Ella escuchaba la voz bronca e imperativa que sonaba a su izquierda, giró la cabeza y se encontró con un hombre de unos setenta años de estatura media y un poco pasado de peso. Pero no eran sus rasgos físicos los que llamaban la atención sino la forma de dirigirse a la frutera.
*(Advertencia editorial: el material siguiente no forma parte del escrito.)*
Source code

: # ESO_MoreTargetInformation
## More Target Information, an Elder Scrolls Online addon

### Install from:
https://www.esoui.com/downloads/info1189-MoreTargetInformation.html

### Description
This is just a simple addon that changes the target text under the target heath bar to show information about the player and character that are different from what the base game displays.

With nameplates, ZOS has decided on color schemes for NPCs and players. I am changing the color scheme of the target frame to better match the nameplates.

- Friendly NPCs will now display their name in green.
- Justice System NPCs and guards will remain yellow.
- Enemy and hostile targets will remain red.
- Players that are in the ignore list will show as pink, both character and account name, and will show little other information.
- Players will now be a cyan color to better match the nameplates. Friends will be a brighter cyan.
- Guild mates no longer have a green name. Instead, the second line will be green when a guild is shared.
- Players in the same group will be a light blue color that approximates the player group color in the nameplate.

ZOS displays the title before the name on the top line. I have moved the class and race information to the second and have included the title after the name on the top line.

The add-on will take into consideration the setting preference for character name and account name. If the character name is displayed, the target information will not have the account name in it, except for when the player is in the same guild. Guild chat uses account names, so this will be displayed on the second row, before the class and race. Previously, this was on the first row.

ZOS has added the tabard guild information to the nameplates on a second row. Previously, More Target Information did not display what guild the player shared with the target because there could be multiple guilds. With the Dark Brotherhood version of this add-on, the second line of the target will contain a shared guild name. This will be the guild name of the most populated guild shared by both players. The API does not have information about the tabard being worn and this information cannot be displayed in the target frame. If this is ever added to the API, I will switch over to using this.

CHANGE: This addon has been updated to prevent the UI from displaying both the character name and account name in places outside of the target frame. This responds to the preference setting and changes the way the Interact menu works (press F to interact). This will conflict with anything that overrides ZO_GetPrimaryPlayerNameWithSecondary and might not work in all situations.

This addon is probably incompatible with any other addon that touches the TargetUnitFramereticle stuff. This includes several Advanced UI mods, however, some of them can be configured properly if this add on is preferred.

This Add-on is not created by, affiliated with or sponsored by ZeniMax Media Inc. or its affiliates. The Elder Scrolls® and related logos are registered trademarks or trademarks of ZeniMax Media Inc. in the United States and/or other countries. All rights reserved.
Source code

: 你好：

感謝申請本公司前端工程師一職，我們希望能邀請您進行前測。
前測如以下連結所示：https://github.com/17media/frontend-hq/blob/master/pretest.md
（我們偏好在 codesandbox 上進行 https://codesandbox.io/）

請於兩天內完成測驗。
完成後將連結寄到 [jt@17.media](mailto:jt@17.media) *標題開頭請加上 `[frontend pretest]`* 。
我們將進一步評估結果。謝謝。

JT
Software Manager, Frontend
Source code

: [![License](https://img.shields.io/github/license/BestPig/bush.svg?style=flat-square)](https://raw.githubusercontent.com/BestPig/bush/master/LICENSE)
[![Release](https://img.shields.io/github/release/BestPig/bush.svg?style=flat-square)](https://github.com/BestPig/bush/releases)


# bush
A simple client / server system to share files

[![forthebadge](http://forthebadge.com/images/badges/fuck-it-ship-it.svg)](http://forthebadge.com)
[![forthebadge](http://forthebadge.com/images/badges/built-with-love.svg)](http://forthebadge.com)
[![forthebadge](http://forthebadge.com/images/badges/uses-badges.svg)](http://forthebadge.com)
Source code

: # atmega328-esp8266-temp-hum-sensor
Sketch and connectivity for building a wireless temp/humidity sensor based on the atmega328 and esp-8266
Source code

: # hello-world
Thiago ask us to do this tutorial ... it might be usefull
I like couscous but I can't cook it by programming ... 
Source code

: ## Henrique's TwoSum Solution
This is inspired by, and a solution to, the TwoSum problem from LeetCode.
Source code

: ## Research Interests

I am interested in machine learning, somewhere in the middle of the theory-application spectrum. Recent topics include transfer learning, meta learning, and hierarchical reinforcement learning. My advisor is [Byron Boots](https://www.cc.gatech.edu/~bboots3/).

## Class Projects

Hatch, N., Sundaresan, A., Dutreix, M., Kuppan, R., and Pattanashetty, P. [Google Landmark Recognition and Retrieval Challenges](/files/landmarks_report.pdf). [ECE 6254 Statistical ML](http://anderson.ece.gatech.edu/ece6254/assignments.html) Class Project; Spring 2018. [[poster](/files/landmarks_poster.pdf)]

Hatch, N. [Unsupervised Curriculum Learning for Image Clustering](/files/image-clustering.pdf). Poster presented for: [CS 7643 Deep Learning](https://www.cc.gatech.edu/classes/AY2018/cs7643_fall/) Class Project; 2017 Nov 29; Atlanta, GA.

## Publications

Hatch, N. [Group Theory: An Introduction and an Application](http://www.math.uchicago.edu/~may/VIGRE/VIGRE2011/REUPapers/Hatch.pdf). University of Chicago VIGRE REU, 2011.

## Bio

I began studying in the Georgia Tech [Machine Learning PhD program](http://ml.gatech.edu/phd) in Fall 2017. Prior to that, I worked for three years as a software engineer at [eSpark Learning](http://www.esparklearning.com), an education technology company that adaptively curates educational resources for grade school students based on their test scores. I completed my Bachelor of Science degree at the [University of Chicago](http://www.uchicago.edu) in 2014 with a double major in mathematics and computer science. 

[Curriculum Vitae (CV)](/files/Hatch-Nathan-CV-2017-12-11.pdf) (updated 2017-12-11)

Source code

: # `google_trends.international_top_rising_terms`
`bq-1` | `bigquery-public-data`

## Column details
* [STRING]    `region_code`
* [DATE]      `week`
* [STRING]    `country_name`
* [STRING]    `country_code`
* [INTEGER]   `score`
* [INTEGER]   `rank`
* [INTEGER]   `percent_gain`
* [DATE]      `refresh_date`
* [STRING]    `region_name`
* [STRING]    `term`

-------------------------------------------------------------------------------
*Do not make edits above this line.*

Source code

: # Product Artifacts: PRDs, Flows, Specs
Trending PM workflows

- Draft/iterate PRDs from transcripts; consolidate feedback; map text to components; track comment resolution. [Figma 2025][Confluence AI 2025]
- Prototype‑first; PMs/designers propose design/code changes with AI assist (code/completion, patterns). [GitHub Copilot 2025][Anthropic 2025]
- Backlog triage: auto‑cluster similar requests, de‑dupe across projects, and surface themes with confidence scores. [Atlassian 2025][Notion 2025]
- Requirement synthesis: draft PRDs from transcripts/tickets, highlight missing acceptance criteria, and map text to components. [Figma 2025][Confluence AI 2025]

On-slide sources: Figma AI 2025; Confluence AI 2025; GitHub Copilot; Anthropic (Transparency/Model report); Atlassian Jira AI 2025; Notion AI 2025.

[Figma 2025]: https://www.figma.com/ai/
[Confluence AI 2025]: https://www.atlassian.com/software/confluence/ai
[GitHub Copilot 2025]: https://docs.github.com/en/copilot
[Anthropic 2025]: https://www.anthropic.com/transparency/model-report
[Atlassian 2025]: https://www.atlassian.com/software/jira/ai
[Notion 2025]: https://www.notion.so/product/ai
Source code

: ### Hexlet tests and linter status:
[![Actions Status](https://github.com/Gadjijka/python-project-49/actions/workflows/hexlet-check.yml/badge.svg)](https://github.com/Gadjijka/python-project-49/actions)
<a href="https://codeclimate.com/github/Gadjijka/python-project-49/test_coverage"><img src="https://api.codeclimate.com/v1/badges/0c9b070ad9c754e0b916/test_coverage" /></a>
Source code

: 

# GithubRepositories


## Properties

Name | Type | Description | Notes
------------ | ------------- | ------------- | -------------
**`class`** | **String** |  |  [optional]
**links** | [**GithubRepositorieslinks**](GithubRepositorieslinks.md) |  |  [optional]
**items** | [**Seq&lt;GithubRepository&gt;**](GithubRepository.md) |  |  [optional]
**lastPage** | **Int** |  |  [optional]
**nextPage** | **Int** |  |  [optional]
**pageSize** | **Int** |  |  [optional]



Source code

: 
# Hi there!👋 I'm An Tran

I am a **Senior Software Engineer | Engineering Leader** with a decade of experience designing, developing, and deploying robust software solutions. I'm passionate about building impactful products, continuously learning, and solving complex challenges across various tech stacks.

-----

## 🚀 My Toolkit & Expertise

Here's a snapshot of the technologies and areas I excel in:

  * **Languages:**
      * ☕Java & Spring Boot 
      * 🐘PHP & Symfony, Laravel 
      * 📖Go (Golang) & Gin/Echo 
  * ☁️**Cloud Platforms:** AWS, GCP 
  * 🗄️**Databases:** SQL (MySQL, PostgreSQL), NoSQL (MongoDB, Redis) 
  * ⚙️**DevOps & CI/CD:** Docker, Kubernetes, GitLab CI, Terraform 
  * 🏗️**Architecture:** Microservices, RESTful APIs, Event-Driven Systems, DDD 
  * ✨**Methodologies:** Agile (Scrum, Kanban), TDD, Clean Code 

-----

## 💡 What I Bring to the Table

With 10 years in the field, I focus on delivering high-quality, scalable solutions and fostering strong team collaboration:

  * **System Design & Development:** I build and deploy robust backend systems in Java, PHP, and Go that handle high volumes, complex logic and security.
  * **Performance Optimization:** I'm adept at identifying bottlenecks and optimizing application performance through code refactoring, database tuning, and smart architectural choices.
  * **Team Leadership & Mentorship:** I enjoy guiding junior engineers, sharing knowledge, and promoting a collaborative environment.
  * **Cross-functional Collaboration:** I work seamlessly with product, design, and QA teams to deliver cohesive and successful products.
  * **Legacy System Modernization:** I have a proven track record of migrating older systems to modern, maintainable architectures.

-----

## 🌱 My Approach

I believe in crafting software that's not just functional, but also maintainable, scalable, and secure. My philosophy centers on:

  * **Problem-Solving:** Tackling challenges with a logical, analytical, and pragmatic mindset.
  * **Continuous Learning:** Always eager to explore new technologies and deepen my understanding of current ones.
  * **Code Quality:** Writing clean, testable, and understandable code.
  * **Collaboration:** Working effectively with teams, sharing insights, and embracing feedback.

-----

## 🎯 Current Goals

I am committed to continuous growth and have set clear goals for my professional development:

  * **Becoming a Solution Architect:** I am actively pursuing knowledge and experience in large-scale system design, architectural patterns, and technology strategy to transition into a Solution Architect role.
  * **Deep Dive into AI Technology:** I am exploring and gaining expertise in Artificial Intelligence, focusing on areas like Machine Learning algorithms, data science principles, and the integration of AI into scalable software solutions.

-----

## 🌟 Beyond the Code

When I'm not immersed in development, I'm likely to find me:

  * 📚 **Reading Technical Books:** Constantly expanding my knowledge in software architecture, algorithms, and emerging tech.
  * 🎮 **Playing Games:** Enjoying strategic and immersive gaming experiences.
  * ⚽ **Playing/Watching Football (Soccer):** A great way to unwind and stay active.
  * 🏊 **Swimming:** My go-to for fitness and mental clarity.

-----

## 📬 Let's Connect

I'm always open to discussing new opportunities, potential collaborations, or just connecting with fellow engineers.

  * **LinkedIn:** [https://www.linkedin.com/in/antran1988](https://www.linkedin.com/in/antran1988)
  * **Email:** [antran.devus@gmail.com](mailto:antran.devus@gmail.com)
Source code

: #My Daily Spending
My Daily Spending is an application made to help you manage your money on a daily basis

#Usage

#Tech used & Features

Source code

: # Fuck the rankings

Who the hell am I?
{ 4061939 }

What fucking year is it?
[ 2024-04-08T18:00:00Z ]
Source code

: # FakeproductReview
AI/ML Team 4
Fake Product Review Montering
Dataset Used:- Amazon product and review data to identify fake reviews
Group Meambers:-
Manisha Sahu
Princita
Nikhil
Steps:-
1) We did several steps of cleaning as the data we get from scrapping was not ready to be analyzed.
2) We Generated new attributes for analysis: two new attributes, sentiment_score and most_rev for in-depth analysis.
Gritando al mismo tiempo que sus gestos y movimientos ponían de manifiesto una violencia difícil de ocultar.
—Los tomates que me pusiste la semana pasada sólo tenían cara, vaya cosa mala— repetía una y otra vez mientras sus manos se mecían de aquí para allá metiendo las bolsa en el carro.
La muchacha con amabilidad y decisión le respondió —usted mismo lo ha dicho, los tomates parecían buenos nosotras no sabemos como están por dentro.
—Pero a mi, bien que me cuestan los cuartos, vociferaba el bárbaro mientras los ojos parecían salirse de sus órbitas. Dame un melón, ese no, que está verde, ni ese que está maduro, no tenéis nada más que estrío.
Junto a él una mujer pequeña, delgada, parecía confirmar todo lo que el salvaje decía, su cabeza pronunciaba síes rotundos, su cuerpo se balanceaba hacía delante y hacía atrás al mismo tiempo que sus manos entrelazas no dejaban de moverse.
El hombre se alejo un momento para ver el estado en el que se encontraban las alcachofas. La dependienta miró a la señora y le preguntó:
—¿algo más? La esposa escondió la mirada y dijo:” pregúntale a él”.